Challengers, Dune 2, la terza stagione di Euphoria. Zendaya non c’è, eppure è dappertutto. Al centro di ogni dibattito sulla prossima stagione di cinema e serie tv. Copertine di giornali, gallery social, premiazioni, promozioni. Sirena contemporanea da tutto e il contrario di tutto, perfetta in sneakers o abito lungo. Stupisce, stranisce, ha come addosso incorporato un permanente riflettore. Occhio di bue acceso sul collo, che al momento, però, non la guasta e non la sciupa.
Febbre da Zendaya
Venezia, diciamocelo, era tutta sua. La pubblicità per Bulgari, con la laguna alle spalle, era stato un teaser da capogiro e già la febbre Zendaya era iniziata a salire. In un mix elettropop di quelli a cui arrendersi e basta. Un flipper che teneva insieme la Rue Bennet di Euphoria che le è rimasta addosso, amica immaginaria perfetta dei ragazzi di Chioggia del We are who we are di Luca Guadagnino. Guadagnino pronto a far scoppiare un’altra tennis mania cinematografica (“It’s not tennis, it’s relationship” scandisce il trailer sul trio di Challenger, e il 15 settembre in sala andremo a vedere esattamente cosa vuol dire).
E intanto il 3 novembre arriva Dune 2. E intanto su Euphoria 3 cresce l’attesa, perché nonostante una seconda stagione venuta male non si può mica mollare.
L’arte di lambire il baratro
Cosa c’è dietro Zendaya Maree Stoermer Coleman – attrice, cantante e pure ballerina, 27 anni il 1 settembre, da sette anni al centro della scena – ha a che fare per forza con qualcosa che cade ma non si rompe, lambisce il baratro senza finirci dentro.
Indistruttibile eroina Marvel nell’ultima trilogia di Spider Man, che tra un abbraccio e una presa l’Uomo Ragno, alla fine, se l’è pure portato a casa (l’attore Tom Holland, con cui Zendaya fa coppia fissa e innamorata persa da qualche anno). Creatura fragile e intensa nelle 16 puntate della serie tv scritta da Sam Levinson per HBO, che resiste alla depressione e a ogni forma di dipendenza, rovesciando stereotipi, ribaltando canoni e tabù, mettendo a nudo l’adolescenza come girone d’inferno e pure di campo libero dal grande limite dell’ipocrisia e ostinata ricerca di verità più che di felicità.
Sabbia negli occhi, ancora, nel deserto epico di Dune, dove con Timothée Chalamet vendica la banalità di alcuni blockbuster e disegna i mondi nuovi e antichi del romanzo di Frank Herbert tradotto in cinema da Denis Villeneuve.
Entrare ed uscire dal mainstream
Zendaya, in ogni ruolo, sa cosa c’è da fare.

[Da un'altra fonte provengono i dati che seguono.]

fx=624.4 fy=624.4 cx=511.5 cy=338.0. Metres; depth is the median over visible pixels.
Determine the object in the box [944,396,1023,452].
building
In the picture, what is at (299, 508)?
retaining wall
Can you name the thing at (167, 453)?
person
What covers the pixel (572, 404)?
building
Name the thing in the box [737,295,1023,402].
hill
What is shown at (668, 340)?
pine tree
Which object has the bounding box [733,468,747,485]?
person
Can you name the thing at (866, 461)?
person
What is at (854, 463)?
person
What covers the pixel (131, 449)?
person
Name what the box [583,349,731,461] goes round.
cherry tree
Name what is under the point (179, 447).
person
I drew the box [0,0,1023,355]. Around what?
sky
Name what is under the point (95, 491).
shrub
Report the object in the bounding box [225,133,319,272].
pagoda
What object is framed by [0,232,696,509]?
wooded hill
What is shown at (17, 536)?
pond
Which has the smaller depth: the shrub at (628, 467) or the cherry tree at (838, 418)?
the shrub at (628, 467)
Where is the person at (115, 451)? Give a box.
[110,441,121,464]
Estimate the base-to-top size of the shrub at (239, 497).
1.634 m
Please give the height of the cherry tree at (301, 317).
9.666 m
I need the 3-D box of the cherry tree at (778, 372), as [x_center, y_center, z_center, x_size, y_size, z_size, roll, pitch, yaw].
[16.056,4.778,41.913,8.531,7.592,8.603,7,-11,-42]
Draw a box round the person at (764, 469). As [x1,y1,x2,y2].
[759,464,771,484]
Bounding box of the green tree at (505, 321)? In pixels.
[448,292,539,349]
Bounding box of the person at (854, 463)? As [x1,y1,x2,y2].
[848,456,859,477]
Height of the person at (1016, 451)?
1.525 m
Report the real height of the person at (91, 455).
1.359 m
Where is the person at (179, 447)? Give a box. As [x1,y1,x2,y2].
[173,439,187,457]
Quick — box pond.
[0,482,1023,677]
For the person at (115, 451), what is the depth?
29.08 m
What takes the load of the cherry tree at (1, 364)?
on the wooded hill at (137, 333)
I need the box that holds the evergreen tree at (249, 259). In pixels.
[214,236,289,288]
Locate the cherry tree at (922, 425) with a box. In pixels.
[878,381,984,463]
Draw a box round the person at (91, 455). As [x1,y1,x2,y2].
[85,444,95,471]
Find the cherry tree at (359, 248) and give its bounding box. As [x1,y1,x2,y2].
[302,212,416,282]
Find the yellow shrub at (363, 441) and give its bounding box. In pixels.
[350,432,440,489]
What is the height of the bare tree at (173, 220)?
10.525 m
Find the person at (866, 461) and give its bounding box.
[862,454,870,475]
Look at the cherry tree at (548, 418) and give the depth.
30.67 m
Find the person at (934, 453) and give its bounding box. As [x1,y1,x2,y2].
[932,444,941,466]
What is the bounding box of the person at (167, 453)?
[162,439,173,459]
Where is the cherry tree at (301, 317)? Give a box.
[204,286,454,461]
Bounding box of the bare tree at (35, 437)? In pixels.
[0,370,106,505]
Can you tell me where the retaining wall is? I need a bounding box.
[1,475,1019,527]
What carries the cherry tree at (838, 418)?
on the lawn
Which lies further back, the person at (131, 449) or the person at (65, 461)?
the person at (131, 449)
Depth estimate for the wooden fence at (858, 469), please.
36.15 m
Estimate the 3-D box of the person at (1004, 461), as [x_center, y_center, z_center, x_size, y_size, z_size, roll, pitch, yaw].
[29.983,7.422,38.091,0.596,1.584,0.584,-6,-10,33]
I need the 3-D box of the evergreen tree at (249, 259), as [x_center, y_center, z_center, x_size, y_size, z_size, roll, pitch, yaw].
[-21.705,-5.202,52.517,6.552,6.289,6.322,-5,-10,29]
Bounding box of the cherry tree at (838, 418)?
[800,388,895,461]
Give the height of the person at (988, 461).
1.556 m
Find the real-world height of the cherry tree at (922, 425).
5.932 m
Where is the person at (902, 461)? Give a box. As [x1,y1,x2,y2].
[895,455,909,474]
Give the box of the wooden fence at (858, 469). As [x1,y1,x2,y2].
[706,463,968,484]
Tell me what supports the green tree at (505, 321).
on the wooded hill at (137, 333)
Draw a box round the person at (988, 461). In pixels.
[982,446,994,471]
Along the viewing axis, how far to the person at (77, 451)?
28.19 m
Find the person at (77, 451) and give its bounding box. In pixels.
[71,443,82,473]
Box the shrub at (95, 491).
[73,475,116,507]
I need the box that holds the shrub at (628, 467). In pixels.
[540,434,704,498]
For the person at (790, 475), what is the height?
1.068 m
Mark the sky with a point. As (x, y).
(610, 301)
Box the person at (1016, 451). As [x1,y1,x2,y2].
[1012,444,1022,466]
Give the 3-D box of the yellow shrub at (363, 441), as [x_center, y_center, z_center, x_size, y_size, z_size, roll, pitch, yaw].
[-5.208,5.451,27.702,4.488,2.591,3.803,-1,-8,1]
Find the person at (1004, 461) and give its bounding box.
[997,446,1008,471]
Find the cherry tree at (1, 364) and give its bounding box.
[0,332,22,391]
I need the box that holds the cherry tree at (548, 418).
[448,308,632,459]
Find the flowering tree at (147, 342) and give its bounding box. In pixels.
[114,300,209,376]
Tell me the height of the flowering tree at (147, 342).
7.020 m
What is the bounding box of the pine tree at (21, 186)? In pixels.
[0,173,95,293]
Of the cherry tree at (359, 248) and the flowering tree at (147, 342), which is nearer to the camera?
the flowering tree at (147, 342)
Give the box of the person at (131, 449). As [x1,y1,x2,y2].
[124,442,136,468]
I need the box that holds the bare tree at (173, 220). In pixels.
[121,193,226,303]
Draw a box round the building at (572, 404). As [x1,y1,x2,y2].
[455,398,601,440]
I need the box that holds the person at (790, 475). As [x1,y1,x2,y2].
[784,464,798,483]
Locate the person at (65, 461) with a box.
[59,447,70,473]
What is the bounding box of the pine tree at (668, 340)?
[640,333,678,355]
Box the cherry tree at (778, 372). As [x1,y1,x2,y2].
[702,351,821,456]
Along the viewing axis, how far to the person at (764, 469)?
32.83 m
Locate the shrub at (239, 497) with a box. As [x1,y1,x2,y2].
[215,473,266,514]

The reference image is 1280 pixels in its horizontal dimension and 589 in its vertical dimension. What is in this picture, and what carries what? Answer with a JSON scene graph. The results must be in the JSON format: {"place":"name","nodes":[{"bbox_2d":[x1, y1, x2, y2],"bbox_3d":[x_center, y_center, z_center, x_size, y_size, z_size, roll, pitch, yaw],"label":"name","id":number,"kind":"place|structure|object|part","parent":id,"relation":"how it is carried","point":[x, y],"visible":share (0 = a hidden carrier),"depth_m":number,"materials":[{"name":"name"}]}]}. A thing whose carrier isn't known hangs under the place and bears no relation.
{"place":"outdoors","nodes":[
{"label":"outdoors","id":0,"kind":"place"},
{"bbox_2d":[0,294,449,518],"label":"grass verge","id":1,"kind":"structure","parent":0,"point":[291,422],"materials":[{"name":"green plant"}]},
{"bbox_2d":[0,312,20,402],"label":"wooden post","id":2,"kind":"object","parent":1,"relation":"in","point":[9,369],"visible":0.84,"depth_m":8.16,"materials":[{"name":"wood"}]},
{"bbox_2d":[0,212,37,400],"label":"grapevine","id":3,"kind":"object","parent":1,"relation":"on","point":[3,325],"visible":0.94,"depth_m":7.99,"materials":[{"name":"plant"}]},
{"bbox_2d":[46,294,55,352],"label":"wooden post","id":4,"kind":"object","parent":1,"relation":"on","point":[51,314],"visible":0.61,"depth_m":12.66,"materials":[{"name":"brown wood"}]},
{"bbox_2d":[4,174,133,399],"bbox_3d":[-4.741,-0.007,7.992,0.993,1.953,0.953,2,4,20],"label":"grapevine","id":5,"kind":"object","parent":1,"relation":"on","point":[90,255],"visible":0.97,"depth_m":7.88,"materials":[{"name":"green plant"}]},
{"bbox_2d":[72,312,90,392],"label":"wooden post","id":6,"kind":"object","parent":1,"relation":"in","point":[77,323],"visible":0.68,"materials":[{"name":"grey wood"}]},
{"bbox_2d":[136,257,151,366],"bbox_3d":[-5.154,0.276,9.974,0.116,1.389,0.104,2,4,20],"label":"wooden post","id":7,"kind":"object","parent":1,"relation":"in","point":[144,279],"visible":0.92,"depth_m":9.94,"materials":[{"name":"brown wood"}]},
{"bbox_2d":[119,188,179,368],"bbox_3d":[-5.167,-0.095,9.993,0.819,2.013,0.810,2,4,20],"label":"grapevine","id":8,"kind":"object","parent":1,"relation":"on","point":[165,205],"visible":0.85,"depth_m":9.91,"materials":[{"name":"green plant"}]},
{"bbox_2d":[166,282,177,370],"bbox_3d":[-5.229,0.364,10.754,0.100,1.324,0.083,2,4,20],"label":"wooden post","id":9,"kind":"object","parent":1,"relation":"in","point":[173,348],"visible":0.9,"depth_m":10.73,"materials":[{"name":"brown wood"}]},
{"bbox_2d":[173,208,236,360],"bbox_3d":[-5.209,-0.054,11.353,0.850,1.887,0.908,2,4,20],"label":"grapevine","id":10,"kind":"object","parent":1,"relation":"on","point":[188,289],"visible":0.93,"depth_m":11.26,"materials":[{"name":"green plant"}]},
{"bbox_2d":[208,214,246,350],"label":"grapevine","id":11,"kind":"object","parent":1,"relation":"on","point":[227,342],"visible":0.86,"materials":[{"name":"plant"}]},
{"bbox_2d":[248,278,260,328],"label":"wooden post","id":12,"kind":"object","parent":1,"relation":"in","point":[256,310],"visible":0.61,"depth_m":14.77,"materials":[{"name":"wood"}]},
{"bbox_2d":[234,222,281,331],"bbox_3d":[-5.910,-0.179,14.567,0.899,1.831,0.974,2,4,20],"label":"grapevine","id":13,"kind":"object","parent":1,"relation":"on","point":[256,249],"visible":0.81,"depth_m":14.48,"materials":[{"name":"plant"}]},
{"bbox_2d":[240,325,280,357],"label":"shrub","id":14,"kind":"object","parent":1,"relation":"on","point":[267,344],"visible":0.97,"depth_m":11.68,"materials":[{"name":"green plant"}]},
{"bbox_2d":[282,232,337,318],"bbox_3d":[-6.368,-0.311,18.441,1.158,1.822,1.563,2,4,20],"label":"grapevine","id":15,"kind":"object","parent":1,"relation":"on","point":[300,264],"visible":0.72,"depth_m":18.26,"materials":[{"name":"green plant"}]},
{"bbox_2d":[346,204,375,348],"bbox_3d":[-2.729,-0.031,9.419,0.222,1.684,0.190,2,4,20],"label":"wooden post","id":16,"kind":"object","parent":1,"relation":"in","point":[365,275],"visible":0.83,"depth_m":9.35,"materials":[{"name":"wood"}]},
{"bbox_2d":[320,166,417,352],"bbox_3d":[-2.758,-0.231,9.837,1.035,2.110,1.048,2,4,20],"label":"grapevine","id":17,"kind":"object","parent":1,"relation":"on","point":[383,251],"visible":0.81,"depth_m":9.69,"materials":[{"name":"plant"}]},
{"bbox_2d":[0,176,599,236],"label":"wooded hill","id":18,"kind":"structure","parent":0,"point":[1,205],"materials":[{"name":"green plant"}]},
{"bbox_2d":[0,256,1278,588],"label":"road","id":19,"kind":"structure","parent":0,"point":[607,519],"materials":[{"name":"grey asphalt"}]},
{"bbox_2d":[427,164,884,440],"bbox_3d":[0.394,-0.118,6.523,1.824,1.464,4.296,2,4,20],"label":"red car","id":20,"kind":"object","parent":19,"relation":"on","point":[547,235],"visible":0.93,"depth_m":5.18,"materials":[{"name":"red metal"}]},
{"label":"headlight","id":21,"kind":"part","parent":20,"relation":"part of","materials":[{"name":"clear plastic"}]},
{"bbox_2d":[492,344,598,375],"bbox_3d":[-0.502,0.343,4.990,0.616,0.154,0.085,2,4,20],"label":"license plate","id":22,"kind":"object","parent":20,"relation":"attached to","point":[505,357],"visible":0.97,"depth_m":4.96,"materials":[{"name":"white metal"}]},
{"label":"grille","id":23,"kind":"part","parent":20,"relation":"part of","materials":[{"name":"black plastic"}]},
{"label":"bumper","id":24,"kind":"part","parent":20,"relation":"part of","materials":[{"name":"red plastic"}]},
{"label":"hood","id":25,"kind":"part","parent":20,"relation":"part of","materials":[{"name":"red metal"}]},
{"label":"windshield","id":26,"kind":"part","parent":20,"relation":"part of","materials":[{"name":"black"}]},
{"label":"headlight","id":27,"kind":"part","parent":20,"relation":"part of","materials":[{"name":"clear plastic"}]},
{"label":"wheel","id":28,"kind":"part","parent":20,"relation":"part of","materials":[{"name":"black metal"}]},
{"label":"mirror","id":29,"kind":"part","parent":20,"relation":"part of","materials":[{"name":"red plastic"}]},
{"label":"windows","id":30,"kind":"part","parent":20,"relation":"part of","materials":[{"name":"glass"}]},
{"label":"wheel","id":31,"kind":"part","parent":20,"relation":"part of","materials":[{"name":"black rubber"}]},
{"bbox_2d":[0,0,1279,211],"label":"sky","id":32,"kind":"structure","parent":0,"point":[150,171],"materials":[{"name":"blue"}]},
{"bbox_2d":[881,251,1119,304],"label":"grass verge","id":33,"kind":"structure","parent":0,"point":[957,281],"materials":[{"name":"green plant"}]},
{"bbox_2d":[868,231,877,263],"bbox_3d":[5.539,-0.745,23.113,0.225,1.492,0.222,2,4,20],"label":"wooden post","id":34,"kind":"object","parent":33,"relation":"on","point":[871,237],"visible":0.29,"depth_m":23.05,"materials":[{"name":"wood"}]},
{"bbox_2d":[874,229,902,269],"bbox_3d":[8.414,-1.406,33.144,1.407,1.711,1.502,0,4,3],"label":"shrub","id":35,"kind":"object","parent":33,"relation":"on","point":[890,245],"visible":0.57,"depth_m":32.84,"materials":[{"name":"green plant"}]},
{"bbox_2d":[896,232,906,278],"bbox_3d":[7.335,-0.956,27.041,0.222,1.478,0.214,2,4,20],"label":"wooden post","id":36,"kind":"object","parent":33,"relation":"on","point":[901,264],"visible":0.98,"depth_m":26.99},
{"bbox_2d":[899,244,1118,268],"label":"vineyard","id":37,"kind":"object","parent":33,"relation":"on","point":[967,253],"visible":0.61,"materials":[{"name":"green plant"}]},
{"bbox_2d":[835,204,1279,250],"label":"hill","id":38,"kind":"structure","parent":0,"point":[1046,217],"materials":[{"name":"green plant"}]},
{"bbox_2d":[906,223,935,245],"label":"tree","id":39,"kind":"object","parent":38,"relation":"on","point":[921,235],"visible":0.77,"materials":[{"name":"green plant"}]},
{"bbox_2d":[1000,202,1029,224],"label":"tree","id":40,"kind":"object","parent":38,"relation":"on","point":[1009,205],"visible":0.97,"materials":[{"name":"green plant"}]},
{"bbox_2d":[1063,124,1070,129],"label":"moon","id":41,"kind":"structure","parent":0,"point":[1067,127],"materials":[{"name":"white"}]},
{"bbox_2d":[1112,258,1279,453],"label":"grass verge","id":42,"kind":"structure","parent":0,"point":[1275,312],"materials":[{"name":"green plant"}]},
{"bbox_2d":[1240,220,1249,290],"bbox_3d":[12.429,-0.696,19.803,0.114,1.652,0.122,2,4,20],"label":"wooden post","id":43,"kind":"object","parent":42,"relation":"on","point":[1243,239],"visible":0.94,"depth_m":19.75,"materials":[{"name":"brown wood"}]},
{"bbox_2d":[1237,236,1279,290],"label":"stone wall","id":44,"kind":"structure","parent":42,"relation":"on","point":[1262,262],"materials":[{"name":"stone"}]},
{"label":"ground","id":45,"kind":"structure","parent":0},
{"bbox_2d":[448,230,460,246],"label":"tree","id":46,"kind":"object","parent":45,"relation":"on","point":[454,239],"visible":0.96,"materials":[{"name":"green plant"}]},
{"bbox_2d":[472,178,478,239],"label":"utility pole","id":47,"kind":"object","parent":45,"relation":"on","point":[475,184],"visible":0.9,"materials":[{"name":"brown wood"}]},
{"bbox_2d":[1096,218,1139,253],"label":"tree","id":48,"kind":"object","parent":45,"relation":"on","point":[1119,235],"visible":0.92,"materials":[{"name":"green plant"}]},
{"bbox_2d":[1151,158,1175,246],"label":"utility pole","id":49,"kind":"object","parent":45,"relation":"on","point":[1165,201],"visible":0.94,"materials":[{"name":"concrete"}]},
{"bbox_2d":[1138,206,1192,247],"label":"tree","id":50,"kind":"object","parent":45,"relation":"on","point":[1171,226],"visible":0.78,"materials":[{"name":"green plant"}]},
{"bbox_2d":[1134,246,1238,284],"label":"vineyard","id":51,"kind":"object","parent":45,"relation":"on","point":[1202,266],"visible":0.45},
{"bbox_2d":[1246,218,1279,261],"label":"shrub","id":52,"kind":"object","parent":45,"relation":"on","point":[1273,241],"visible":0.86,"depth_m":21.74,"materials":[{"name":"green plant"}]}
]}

Entra ed esce dal mainstream svolazzando, 183 milioni di follower Instagram e non sentirli. Il suo autunno parte d’autore con Guadagnino e plana sugli effetti speciali di Dune 2 senza fare una piega. Capello lungo, capello corto. Tuta da guerra, t shirt, giacca e cravatta, gioielli e abito da sera.
Era partita da Disney Channel e se Zendaya fosse o un fumetto o un cartone sarebbe Vaiana di Oceania, esperta ed esotica navigatrice con addosso la sapienza degli antenati. Ai ragazzi dei 2020 insegna senza volerlo più o meno la stessa cosa di questa principessa indigena del mare: “Diventa ciò che sei, qualunque cosa sei”.
C’entra non poco quel volto potente: il collo lungo, la faccia corta e piccola. Il corpo fantastico da leopardo della savana. Più di tutto c’entra quello che le sta succedendo attorno: la rivoluzione dei ventenni come lei senza paura di pulsare di luce propria, quale che sia, e tirare il freno quando serve, nonostante il rischio testacoda. Zendaya giovane, donna non bianca, con la sua galleria di personaggi contro, si porta dietro le spalle senza fatica una generazione in corteo. Noialtri l’aspettiamo in Italia presto e un’altra volta. Tanto ormai no Zendaya no party.